▸ Passage to read
+ + + + + + +

I do like, though, that it’s been several weeks now, and I’m still playing it, still enjoying it, and feel like there’s a lot left in the game for me to enjoy. I did buy Myst IV last week, and I have it installed, but I haven’t even launched it yet; Railroad Tycoon 3 is my game of choice for right now.

Overall rating: A

3 thoughts on “Railroad Tycoon 3

  1. I have “Railroad Tycoon 3” and it has the coolest trains and they look so real.The cars look real too.And I like how the people who created “Railroad Tycoon 3” actually change the trains as you go back and fourth in time.

    Name:Federico Rosario Age:9

  2. I guess it’s not the right place to ask this but i really hope you can helkp me on this ; i haven’t figured out how to do the following; let’s say i have a city which produces two very valuable products and these two products are demanded by other two different citties at high prices so i load a train with let’s say 4 wagons of one product and 4 wagons of the other and route it. The problem is that by the time the train arrives to a station IT UNLOADS ALL CARGO even the wagons that were intended to go to the next station.. How do i solve this?? Please hapl, this spoils my fun! Thank You!

  3. iv been playin the game for the last two years and for what you want to do is not possible with one train ya need two trains going to each station. theres no other way, i had the same prob meself and spent weeks trying to get it sorted.

+ + + + + + +

▸ Data under study
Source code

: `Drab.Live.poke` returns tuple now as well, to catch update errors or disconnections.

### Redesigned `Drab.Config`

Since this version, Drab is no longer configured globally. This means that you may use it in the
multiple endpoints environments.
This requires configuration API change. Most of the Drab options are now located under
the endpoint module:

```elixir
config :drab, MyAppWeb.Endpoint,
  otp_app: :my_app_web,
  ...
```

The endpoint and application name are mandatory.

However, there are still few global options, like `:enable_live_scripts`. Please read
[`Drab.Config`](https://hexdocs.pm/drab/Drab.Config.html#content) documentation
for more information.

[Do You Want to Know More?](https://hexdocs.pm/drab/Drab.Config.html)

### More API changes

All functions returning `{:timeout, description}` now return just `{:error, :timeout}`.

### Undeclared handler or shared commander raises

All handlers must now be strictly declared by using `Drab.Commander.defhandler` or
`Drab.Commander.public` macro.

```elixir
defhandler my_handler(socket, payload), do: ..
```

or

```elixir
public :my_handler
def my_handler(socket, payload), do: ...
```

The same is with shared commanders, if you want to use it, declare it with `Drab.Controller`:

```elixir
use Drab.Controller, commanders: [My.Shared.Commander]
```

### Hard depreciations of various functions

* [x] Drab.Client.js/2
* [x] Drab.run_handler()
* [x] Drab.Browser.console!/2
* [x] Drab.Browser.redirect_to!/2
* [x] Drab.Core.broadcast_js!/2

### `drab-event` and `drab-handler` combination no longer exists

+ + + + + + +

▸ Task instructions
Copy the Railroad Tycoon 3 review word for word, between "3. iv been playin" and "get it sorted.", inclusive.

▸ Solved problem
3. iv been playin the game for the last two years and for what you want to do is not possible with one train ya need two trains going to each station. theres no other way, i had the same prob meself and spent weeks trying to get it sorted.